Doroteia, de Nelson Rodrigues

 

Doroteia, de Nelson Rodrigues

As quatro peças que integram o ciclo mítico de Nelson Rodrigues têm em comum o descolamento de tempo e espaço identificáveis. Apesar de elementos reconhecíveis como integrantes de uma sociedade historicamente determinada, o que nelas predomina são o essencial e o primitivo, de tal maneira que podem receber indistintamente a roupagem de culturas distantes ou a de um minimalismo que realce seu caráter arquetípico. Doroteia, “farsa irresponsável em três atos” que remonta a 1950, encerra o ciclo mítico promovendo um descolamento radical de tempo e espaço ao abolir as fronteiras da realidade, flertar com o surrealismo e, na visão de alguns, trazer para o palco o plano do inconsciente, assim como Vestido de Noiva fizera antes dela. O feminino, tão presente nas peças do dramaturgo, aqui é apresentado de forma igualmente radical, por meio da abolição completa das personagens masculinas. Mesmo a expressividade da face humana é radicalizada na sua cristalização em máscaras. O resultado é um quadro horrendo da deformação causada pela repressão do desejo. A intenção moralizante do escritor é de difícil acesso.
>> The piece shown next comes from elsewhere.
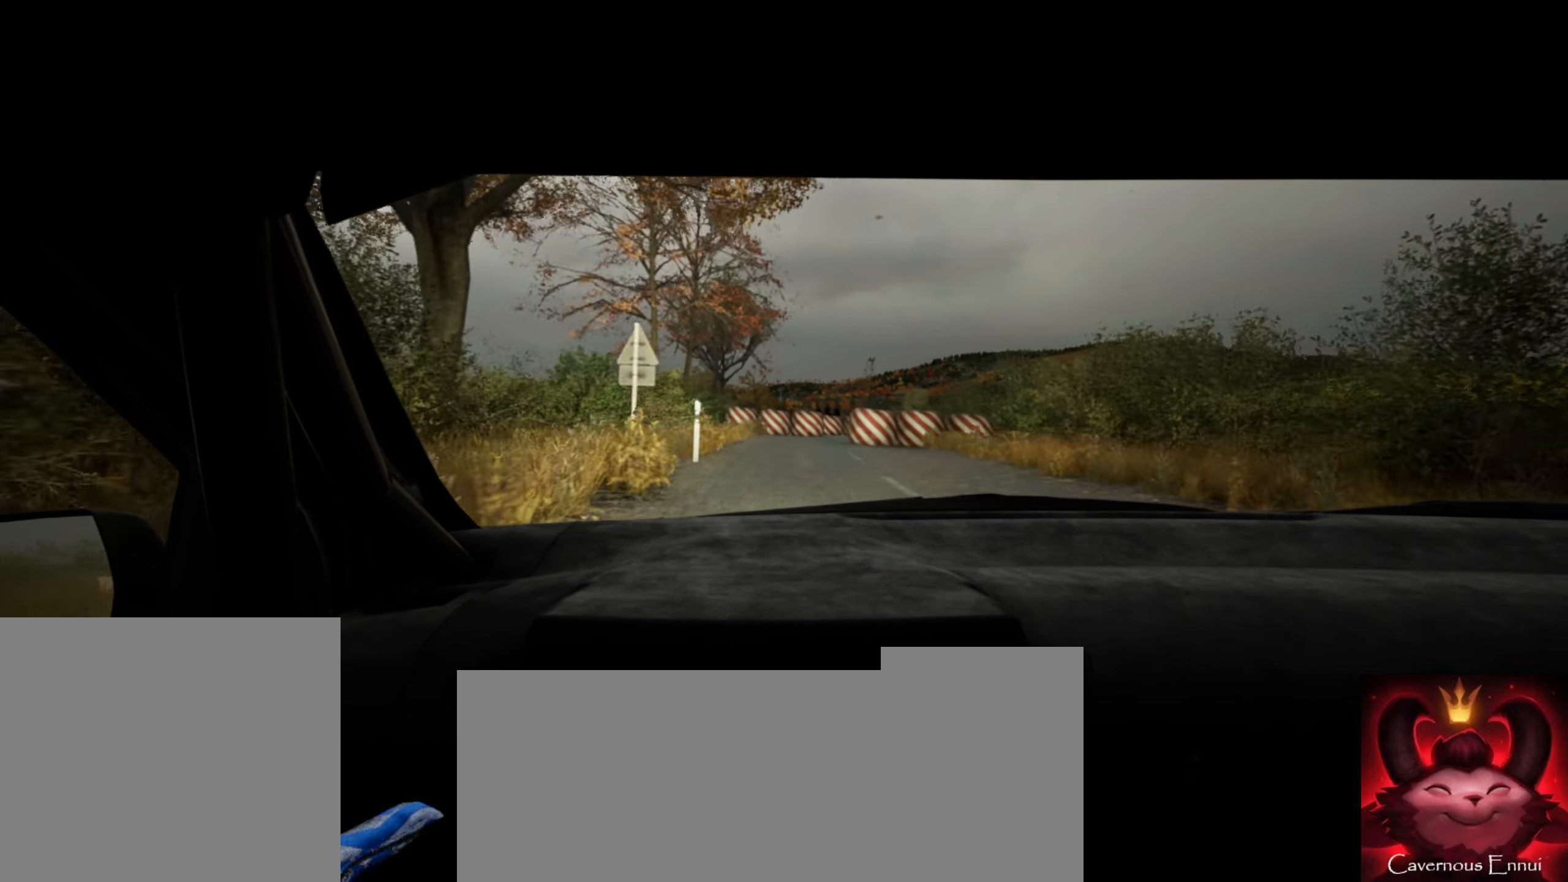
{"buttons": [], "left_stick": "center", "right_stick": "center", "events": [[33, "left_stick", "center"], [200, "left_stick", "left"], [300, "L1", "down"], [366, "L1", "up"], [366, "left_stick", "center"], [416, "L2", "up"]]}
Doroteia é uma prostituta que promete largar a vida de dissipação depois de perder o filho. Essa saída implica regressar ao mundo da família, constituída, no caso, por três primas viúvas que vivem juntas: D. Flávia, Carmelita e Maura. A família de Doroteia é singularmente incomum: a bisavó se casou com um homem diferente daquele que amava; em consequência dessa traição, na noite de núpcias, foi acometida pela “náusea”, um entorpecimento dos sentidos que a impedia de enxergar o marido ou qualquer outro homem, ao mesmo tempo que ia desintegrando o cônjuge enquanto presença física, de modo que ao final ficou viúva. A náusea da bisavó foi transmitida às mulheres da família, que desde sempre não conseguiam enxergar os homens e, na noite de núpcias, terminavam sem marido, às vezes conseguindo engravidar. Como herança tão singular que é, a náusea é vista pelas mulheres como um sinal de orgulho e distinção, e é maldita a que passa incólume a ela, sendo o seu fado padecer de uma insônia sem fim.

As primas que Doroteia procura são as defensoras do estigma familiar; três viúvas horrendas, cuja feiura está fixada em máscaras que são proteção e esconderijo; vestem trajes castíssimos, sempre se posicionando em formação cerrada, como compósito indistinto de três cabeças. Não enxergam os homens e sua missão de vida é zelar pela repressão de qualquer traço de desejo que surja. Por isso se escandalizam com o próprio corpo nu por debaixo das roupas; mantêm-se em vigília perpétua, insones e hieráticas, a fim de não abrir caminho a sonhos impuros; na casa não há quartos, apenas salas, pois a privacidade da alcova é passo certo de perdição. Para elas, ser feia é uma dádiva. Afora as máscaras, usam leques, que abanam freneticamente a fim de se proteger sempre que o pudor está sob ameaça. O trio consagra a existência a combater o desejo com radicalidade, e a náusea é o galardão que distingue essa vocação. 

Muito embora parente, Doroteia não foi marcada pela náusea; afinal, pôde gozar os prazeres da carne, ser prostituta, ter um filho homem. Além disso - e este é o mais imperdoável dos pecados -, é linda, sua pele é sem manchas e os cabelos, deslumbrantes. É a bela e fogosa Doroteia, portanto, quem encontrará as três primas feiíssimas e castíssimas, porém movida pelo desejo de mudar de vida e se tornar uma delas.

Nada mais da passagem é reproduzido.